Thank you for this summary. It is not clear how much Margaret Thatcher, Mark Thatcher and the Conservative Party received as a result of this deal. That they received large sums is not in dispute. One can understand why the Tories are giving support for Tony Blair and Lord Goldsmith over this issue.

There was another interesting story published in today's Guardian. It claims that BAE Systems used a secret payments system to transfer more than £13m to a company called Defence Consultancy Ltd (DCL). This company was registered anonymously in 1997 in the British Virgin Islands, with a bank account at the Henry Ansbacher merchant bank in Guernsey. The chairman of this bank at the time was Louis Hart. His son is David Hart, Thatcher's political adviser. Hart of course masterminded the destruction of the mining unions under Thatcher. He was also working at the time as a political adviser to BAE.

BAE used a front company, Red Diamond, for this transaction. Over the last 20 years BAE has used Red Diamond to channel hundreds of millions of pounds to confidential agents with offshore accounts all over the world.

Very interesting, John. Defence Consultantcy Limited sounds (to my untuned ear) very similar to Defence Systems Limited, part of the "Palace Group" of companies that include such luminaries as Sandline and Executive Outcomes. DSL is owned by Armor Holdings Inc -- very Pentagon-Langley... The Palace Group used to have some very nice (!) South African crooks, er, I mean boys, associated with it that I have bumped into (or been bumped into by) over the years when I was tracking Project Hammer. I well remember the merchant bank Henry Ansbacher from my early days in the City. I even think I have some curious financial papers that cite their name in some odd and doubtless crooked transaction. Meanwhile, you could always get Blochs book "British Intelligence and Covert Action" that will undoubtedly add more gravey to this story.

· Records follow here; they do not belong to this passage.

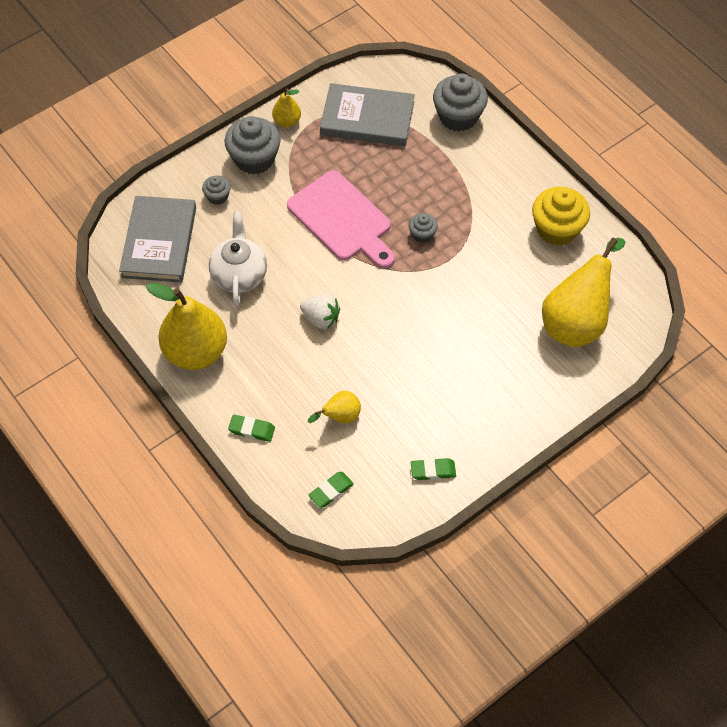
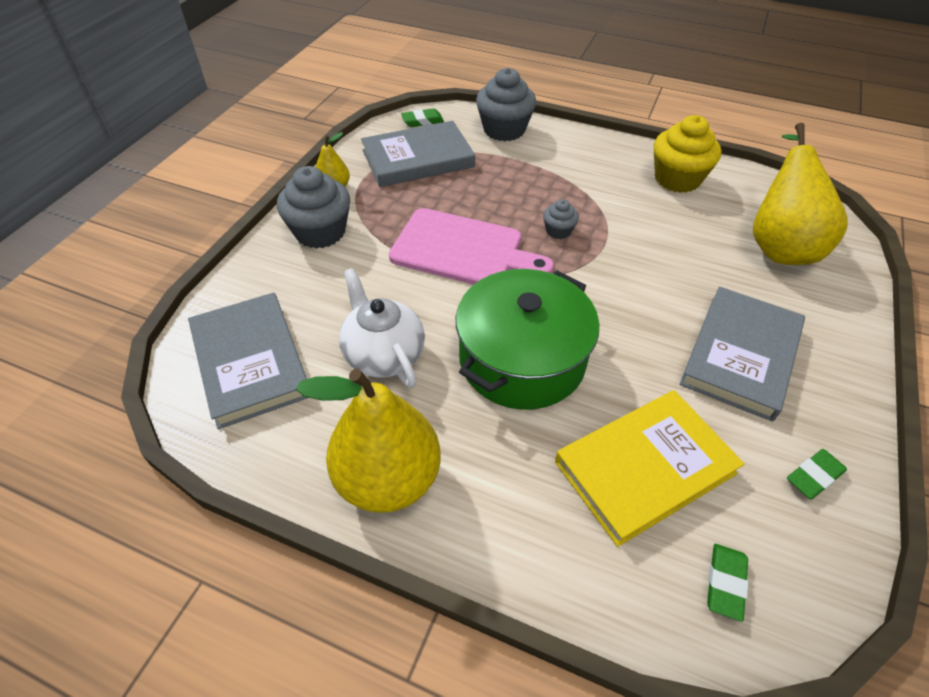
camera: 30 degrees left, 10 degrees down
grey cupcake [202,176,231,205] -> none
green eraser [228,415,275,442] -> green eraser moved to [401,108,444,127]
white strawberry [300,294,340,329] -> green pot [456,269,599,410]
yellow pear [308,391,361,424] -> yellow book [555,390,744,547]
none -> grey book [680,287,805,422]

But isn't it absoliutely fascinating that Richard Bethel - now Lord Westbury - a former old Harrovian SAS thug who was part of the Palace Group founded a related outfit called, yes, the "Hart Group" (website no longer functioning -- fortunately, I saved a copy ;->) and I wouldn't be in the slightest bit surprised if his choice of company name wasn't dictated by an infusion of funds/direction from the Hart's named above. Otherwise coincidence really does exist in spooksville and that would mean changing my attitude pdq!

Bethel's Hart Group was very interested in protecting vessels at sea from "piracy" - doubtless he was smirking at the joke when this was written. Similarities also for "Red Diamond" becuase another company that formed part of the Palace Group was "Diamond Works". I believe (but haven't really investigated this to any great extent) that there is also a American version of the Defence Systems Limited (of the Palace Group), which would be USDS Inc, - United States Defense Systems Inc., which is, itself, a subsidiary of Armor Holdings. I also think there is a Saudi arm too that might connect too via an entity called Saudi Finance. (SaudiFin) based in Geneva that connects to the Bin Laden family.

Corruption and thievery get soooo complicated, doesn't it.